In a superlative moment of classiness, the OCC Director of Social Care sent me a red flagged email at 5pm this evening with a revised version of his shoddy little review. And responses to my concerns.
Yep. 5pm on a Friday evening. I hadn’t had a bad day up to then really. I had an emergency appointment at the dentist because my tooth cracked the other day. No big deal in the toxic world of trying to get accountability from public bodies. I then worked at home reading a thesis and catching up on other tasks. Halfway through reviewing a book chapter (deadline today/ironically about social media use) the email pinged in. End of that review. Instead the typical and now familiar deeply intense rage, frustration, bewilderment and distress.
LB died. He’s dead.
Why the fuck are we dealing with shite still?
[Brief background to the review; OCC commissioned an external consultant without telling us. They sent the review to Verita. Verita said we should see it. OCC emailed it without warning back in March. Under duress I identified the inaccuracies.]
The only good thing I can say about this latest documentation is that a potential PhD student now has more ‘riches’ to pore through and analyse in trying to understand the workings of public bodies under challenge.
The revisions to the original report? Extraordinary.
A few examples…; SR says x, y or z but “there is no record on file to this effect”. “There is no file record of that contact. SR advises that it took place.” “The Care Manager arranged a further visit on 31st August to meet CS, but the records indicate that this was cancelled by the family but SR has advised that she asked for the meeting to be rescheduled, which is not recorded on the file.” He even states there must have been two meetings on one day because I said the care manager wasn’t present and the record says she was.
What is actually happening here? Why do ‘records’ trump what happened? Apparently there is no ‘record’ that I waited in all day for a visit from the care manager who was a no show. Parents/families now responsible for making sure social services keep accurate records…
What makes these partial, half arsed and biased ‘records’ the ‘truth’? I asked OCC to look at the different interpretations of one afternoon where the OCC ‘recorded’ version was sanitised off the planet.
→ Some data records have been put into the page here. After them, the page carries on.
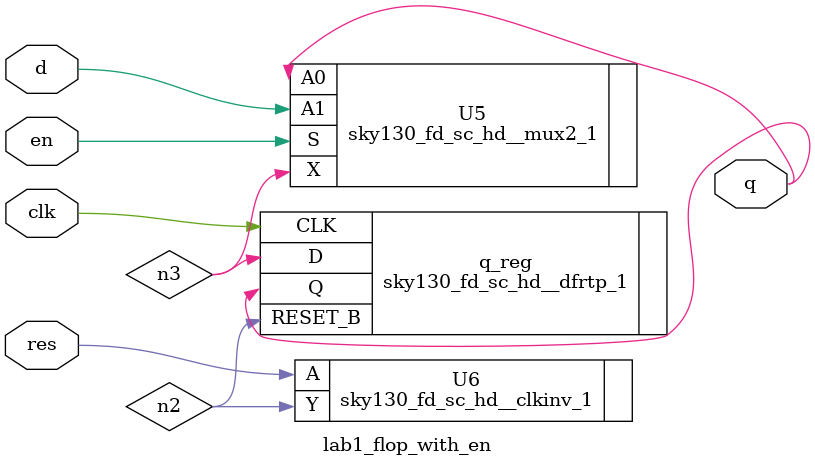
<source format=v>


module lab1_flop_with_en ( res, clk, d, en, q );
  input res, clk, d, en;
  output q;
  wire   n2, n3;

  sky130_fd_sc_hd__dfrtp_1 q_reg ( .D(n3), .CLK(clk), .RESET_B(n2), .Q(q) );
  sky130_fd_sc_hd__mux2_1 U5 ( .A0(q), .A1(d), .S(en), .X(n3) );
  sky130_fd_sc_hd__clkinv_1 U6 ( .A(res), .Y(n2) );
endmodule


</source>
My blog presented an alternative description of an afternoon etched in my brain.
Completely misunderstanding my point, the response today was;
SR has recorded a different perspective on her internet web log. Having reflected on the implications of this comment, I have added a recommendation to my report that OCC provide guidelines to staff, service users and the public that postings on web based social media are not part of the case management or complaints and comments procedures. I do not consider it appropriate to comment on a social media posting.
There is a clear issue here that public bodies don’t get social media and see it as something threatening. Which it isn’t and shouldn’t be. [This was in evidence earlier today. Sloven while hosting a shindig for their learning disability/mental health staff started blocking campaigners on twitter when challenged about inaccuracies (or simply asked questions)].
I’m not claiming my version of what happened that afternoon is more ‘truthful’ or that local authorities/NHS Trusts should be looking for clues about their patient care on blogs or social media. I’m saying that ‘official records’ are not infallible. They are created by people. Like this blog is. Or any other account of something. It’s ludicrous, short sighted and problematic to only accept what is written in a particular space, by a particular ‘professional’, as ‘truth’. As the revisions of this craphole report demonstrate.
I suspect part of the (sustained/tooth shattering) battering we are getting from Sloven and OCC is due to our use of social media. The ‘records’ are under threat. Emails/tweets/posts contradict and challenge official versions. We’re shining an unwelcome light on stuff that has probably gone on in darkness for years. And doing things the ‘wrong way’.
You can’t shout down, bully, deny or try to ignore what is perfectly legitimate challenge to a system that is steeped in wrongness. A wrongness recognised by those beyond LB’s family or friends. To try to do so is to show contempt for democratic processes. For basic human rights.
The only way there will be any resolution – not for us because that clearly ain’t going to happen – is for NHS Trusts, local authorities, regulators, the Department of Health, government, etc, to embrace the use of social media. To engage with patients, people, constituents and use these interactions as a resource. Something valuable and insightful, not something to be feared. Something to build on, work together and thrash through challenges, obstacles, difficulties…
As much as OCC, Sloven and others may resist or dislike it, the future is the internet web log.